Porém, quem o ouviu e/ou leu, percebeu (e bem) que ele não o faria, a não ser
que aceitasse contradizer-se, uma vez que o senso canino nos faz inferir que,
ao colocar-se uma condição essencial para a prática de um determinado ato, não
se vai praticar um ato que contrarie essa condição.
Refere
o Presidente que “é significativo que não tenham
sido apresentadas, por essas forças políticas (PS, PCP e BE), garantias de uma solução alternativa estável, duradoura e
credível”. Resta saber que acordo – estável, duradouro e credível – terá sido
apresentado por Passo Coelho e Paulo Portas. Nem o Presidente da República é um
notário que tenha de analisar qualquer acordo partidário e dar-lhe pública
forma. Deve “ouvir” os partidos, não analisar em pormenor os seus normativos. É
ao Parlamento que incumbe a análise do programa de governo.
É também óbvio que o Chefe de Estado não disse que os
deputados do Partido Socialista deviam quebrar a disciplina partidária na
apreciação do programa do governo a apresentar por Passos Coelho. Porém, notando
a emenda textual que fez – “a última palavra cabe à Assembleia da República ou, mais precisamente, aos Deputados à
Assembleia da República” – disse tudo, até, porque depois diz sempre Deputados (mais quatro vezes). Não é expectável que sejam deputados do PSD, do CDS, do
BE, do PEV, do PCP ou do PAN a abster-se, pois não?!

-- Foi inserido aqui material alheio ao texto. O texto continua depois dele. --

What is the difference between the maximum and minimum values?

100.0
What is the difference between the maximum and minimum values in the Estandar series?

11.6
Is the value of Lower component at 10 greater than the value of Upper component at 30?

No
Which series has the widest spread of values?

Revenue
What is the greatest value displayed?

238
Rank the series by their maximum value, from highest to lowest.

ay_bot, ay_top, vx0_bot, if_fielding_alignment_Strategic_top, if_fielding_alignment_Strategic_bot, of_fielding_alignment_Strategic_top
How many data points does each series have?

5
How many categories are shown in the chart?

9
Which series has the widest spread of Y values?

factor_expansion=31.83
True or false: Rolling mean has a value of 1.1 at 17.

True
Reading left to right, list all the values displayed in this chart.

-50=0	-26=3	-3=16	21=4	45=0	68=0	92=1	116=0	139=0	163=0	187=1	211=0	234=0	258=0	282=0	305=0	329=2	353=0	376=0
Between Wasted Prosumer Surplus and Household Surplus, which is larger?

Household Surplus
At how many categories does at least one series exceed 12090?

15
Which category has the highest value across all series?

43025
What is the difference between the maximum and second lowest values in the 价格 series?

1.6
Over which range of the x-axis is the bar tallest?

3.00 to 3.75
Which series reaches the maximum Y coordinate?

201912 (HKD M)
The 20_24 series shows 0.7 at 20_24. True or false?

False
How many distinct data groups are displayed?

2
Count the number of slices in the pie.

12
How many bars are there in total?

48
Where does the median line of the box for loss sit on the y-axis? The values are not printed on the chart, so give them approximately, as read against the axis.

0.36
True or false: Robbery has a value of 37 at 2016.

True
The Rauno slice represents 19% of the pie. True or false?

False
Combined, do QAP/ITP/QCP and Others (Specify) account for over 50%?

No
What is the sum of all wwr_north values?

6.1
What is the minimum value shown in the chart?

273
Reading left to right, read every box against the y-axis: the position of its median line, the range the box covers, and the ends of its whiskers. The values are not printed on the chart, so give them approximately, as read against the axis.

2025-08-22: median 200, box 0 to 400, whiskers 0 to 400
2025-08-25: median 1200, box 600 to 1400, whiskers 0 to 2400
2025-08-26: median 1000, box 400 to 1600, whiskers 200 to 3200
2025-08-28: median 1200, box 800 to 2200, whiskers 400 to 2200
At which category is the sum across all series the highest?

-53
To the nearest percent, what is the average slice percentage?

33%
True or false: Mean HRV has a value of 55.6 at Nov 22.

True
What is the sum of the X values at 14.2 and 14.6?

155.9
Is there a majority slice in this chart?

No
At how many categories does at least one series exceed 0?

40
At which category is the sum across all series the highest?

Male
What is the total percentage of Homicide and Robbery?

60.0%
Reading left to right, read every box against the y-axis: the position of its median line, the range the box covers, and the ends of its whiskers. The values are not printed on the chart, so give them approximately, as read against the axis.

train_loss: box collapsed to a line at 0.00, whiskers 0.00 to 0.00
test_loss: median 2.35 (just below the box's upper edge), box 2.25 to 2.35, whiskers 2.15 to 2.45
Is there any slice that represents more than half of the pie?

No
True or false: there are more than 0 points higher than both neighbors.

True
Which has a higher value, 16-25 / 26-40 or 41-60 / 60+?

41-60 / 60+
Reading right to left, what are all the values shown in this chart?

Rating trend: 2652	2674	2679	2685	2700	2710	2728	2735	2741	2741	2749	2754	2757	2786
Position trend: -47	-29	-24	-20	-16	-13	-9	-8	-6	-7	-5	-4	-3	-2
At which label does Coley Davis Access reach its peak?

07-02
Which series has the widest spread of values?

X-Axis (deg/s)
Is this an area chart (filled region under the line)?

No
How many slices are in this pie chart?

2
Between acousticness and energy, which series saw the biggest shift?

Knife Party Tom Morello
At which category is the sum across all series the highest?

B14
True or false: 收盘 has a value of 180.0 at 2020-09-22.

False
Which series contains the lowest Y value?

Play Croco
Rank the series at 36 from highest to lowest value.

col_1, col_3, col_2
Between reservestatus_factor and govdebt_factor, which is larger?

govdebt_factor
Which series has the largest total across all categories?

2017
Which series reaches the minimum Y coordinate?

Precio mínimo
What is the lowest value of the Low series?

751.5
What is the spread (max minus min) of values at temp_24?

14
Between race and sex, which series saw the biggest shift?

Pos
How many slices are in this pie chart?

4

É, por outro lado, excrescente – diga-se em abono da verdade
– que o Presidente venha hoje dizer que assumirá as suas
responsabilidades e que a sua única preocupação “é a defesa do superior
interesse nacional, depois de estudar muito aprofundadamente todos os
problemas”. Ninguém esperava que viesse dizer o contrário. Qual é o político
que, em casos como este, não faz exatamente o mesmo tipo de discurso? E
não vale a pena também vir porfiar que nunca
teve nem tem qualquer interesse pessoal, desde o primeiro dia do seu mandato,
até ao último dia do mesmo: não se esperava que dissesse outra coisa e nenhum
político o diria. Porém, todos percebem que o político Cavaco Silva, que se diz
não político (que disse não falar em Roma da
política portuguesa, mas falou da sua comunicação ao país e referiu explicitamente
que em comunicado disse ter visto e aceitado a proposta governativa que lhe foi
apresentada e daria posse no próximo dia 30), foi o homem que melhor preparou a sua
agenda política. Quem não se lembra da postura assumida de concordância com a generalidade
das medidas implementadas por Sócrates, no tempo da sua maioria, da tolerância
no tempo da minoria até à reeleição presidencial e da agressividade discursiva após
a reeleição? E quem não se lembra de que levou o seu partido a apoiar a
candidatura presidencial de Freitas do Amaral e, depois, levou o mesmo partido
a apoiar a reeleição de Mário Soares?
***
Enfim,
tanto Cavaco Silva conhece o contexto dos seus destinatários como estes
conhecem o contexto comunicacional do Presidente. Ora, como uns contextos e
outros são controversos, mais de dialética do que de postura cooperativa,
surgem inevitavelmente estas interpretações díspares e estas reiterações
presidenciais. Mas isto também é democracia!
E
vir dizer que não tira uma linha ao que disse a 22 de outubro, para reiterar as
suas ideias, as intenções e a postura de que assumirá as suas
responsabilidades, quadra bem com a sua personalidade determinada, mas não
atesta a não inatacabilidade das suas posições nem o seu estilo de não
contradição. Aliás, tanto fica mal ao político enveredar pelo estilo de vir sistematicamente
explicar o que disse antes, por ter sido entendido ao invés das suas intenções
discursivas, como vir a adotar a postura de estar sempre a reiterar o antes
afirmado como se as circunstâncias fossem imutáveis e as críticas fossem sempre
desajustadas e destrutivas.
Os
políticos – e também Cavaco Silva – deveriam saber que as palavras são de quem
as proferiu. Não obstante a paternidade discursiva, após a sua pronúncia
perante um interlocutor e, por maioria de razão, se for público, as palavras deixam
de pertencer em exclusivo ao emissor, passando a pertencer também ao recetor. A
palavra pronunciada é património da Comunidade!